Théodore Tallent a utilisé les données de l'Observatoire international Climat et opinions publiques (Obs’COP) dans 8 pays européens et celles du Baromètre des Représentations sociales du changement climatique de l’ADEME, centrées sur la France, pour analyser statistiquement la géographie du soutien à une vingtaine de mesures relevant de l'action climatique.

Ses résultats confirment l’existence d’un clivage entre zones urbaines et rurales : dans l’ensemble, les habitants des zones rurales sont moins favorables aux politiques climatiques, que le continuum urbain-rural soit défini par la densité de population (pour la comparaison entre pays européens) ou par la taille des communes (pour la France).
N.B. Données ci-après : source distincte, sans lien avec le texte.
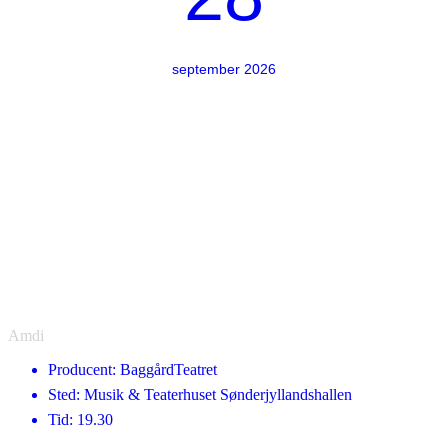
september 2026
Amdi
Producent: BaggårdTeatret
Sted: Musik & Teaterhuset Sønderjyllandshallen
Tid: 19.30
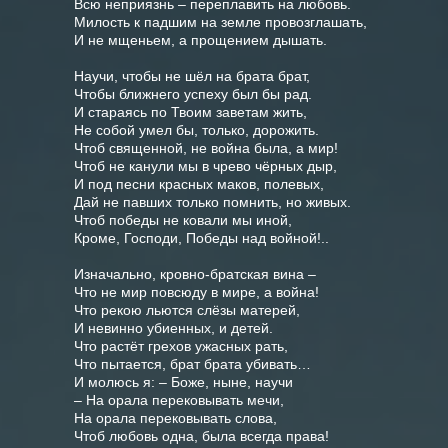
Всю неприязнь – переплавить на любовь.

Милость к падшим на земле провозглашать,

И не мщеньем, а прощением дышать.

Научи, чтобы не шёл на брата брат,

Чтобы ближнего успеху был бы рад.

И стараясь по Твоим заветам жить,

Не собой умел бы, только, дорожить.

Чтоб священной, не война была, а мир!

Чтоб не канули мы в чрево чёрных дыр,

И под песни красных маков, полевых,

Дай не павших только помнить, но живых.

Чтоб победы не ковали мы иной,

Кроме, Господи, Победы над войной!..

Изначально, кровно-братская вина –

Что не мир повсюду в мире, а война!

Что рекою льются слёзы матерей,

И невинно убиенных, и детей.

Что растёт грехов ужасных рать,

Что пытается, брат брата убивать…

И молюсь я: – Боже, ныне, научи

– На орала перековывать мечи,

На орала перековывать слова,
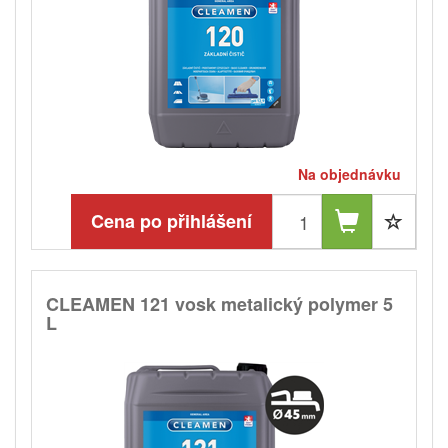
Na objednávku
Cena po přihlášení
CLEAMEN 121 vosk metalický polymer 5
L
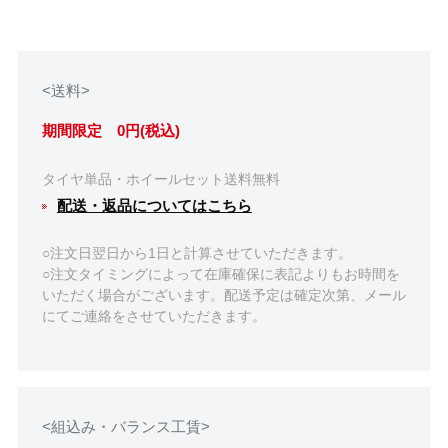
<送料>
期間限定 0円(税込)
タイヤ単品・ホイールセット送料無料
配送・返品についてはこちら
○注文日翌日から1日と計算させていただきます。
○注文タイミングによって在庫確保に表記よりもお時間を
いただく場合がございます。配送予定は確定次第、メール
にてご連絡をさせていただきます。
<組込み・バランス工賃>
Ce décalage entre l'urbain et le rural ne s’explique pas uniquement par le niveau de revenu, le niveau d’éducation, la profession ou le vote : la ruralité a un effet propre, qui représente une baisse de soutien de l'ordre de 5 à 10 %. Cet effet n’est pas réductible non plus au niveau de préoccupation environnementale.

Cet "effet rural" n’est pas monolithique. Sans surprise, les mesures qui imposent des coûts plus élevés en zones rurales (celles dont les coûts sont concentrés sur les zones rurales, telles qu’un péage urbain, ou cumulatifs le long du continuum urbain-rural, comme une taxe sur l’achat de véhicules thermiques) sont moins soutenues par les ruraux que par les urbains.  A contrario, des politiques dont le coût ne pèse pas plus sur les ruraux que sur les urbains, comme la taxation du transport aérien, ne suscitent pas moins de soutien parmi les ruraux. Cependant, certaines politiques peuvent engendrer une résistance même en l’absence de coût financiers directs, et ce pour des raisons culturelles : les politiques qui semblent imposer des valeurs urbaines, modifier les paysages et les modes de vie locaux peuvent susciter du ressentiment. Il en va ainsi de la limitation de la consommation de viande dans les cantines, de la densification de l’habitat ou du développement de parcs éoliens. 

Cet article démontre donc que les ruraux ne sont pas moins préoccupés par le climat ni opposés "par principe" à l’action climatique, mais qu'ils sont plus nombreux à résister à des politiques perçues comme coûteuses ou inadaptées. Ces tendances générales peuvent masquer des variations plus locales, notamment selon le type de ruralités, qui pourraient faire l’objet de futures études. 

   Soutien aux politiques climatiques le long du continuum urbain-rural en France. 
Ces graphiques présentent les probabilités de soutien à cinq politiques phares en matière d’action climatique, en fonction du lieu de résidence (village, ville petite, moyenne ou grande, et Paris). Tax car : taxe sur l’achat de véhicules thermiques ; Carbon tax : taxe sur les sources d’énergie émettrices de CO2 ; Renovation : obligation de rénovation énergéitque ; Cantine : introduction de menus végétariens dans les cantines ; Air tax : taxe sur le transport aérien.

Ces résultats ont des implications majeures pour les décideurs publics. 

Premièrement, ils rappellent que la réussite de la transition ne se joue pas seulement sur la sensibilisation. 

Deuxièmement, la prise en compte de ces effets spatiaux différenciés est cruciale pour garantir que l'action climatique soit non seulement efficace, mais aussi politiquement viable et perçue comme légitime. Cette étude soutient une territorialisation de la transition écologique, avec des mesures qui prennent en comptes les modes de vie, les contraintes locales et les inégalités spatiales face aux transformations en cours et à venir. 

Troisièmement, s'il est établi que les compensations matérielles peuvent atténuer les effets négatifs des coûts financiers sur le soutien aux politiques climatiques, la prise en compte des préoccupations culturelles est moins souvent prise en compte. Il serait également intéressant d'étudier si et comment des interventions non financières (comme l'amélioration du processus décisionnel), peuvent augmenter le soutien aux politiques de transition.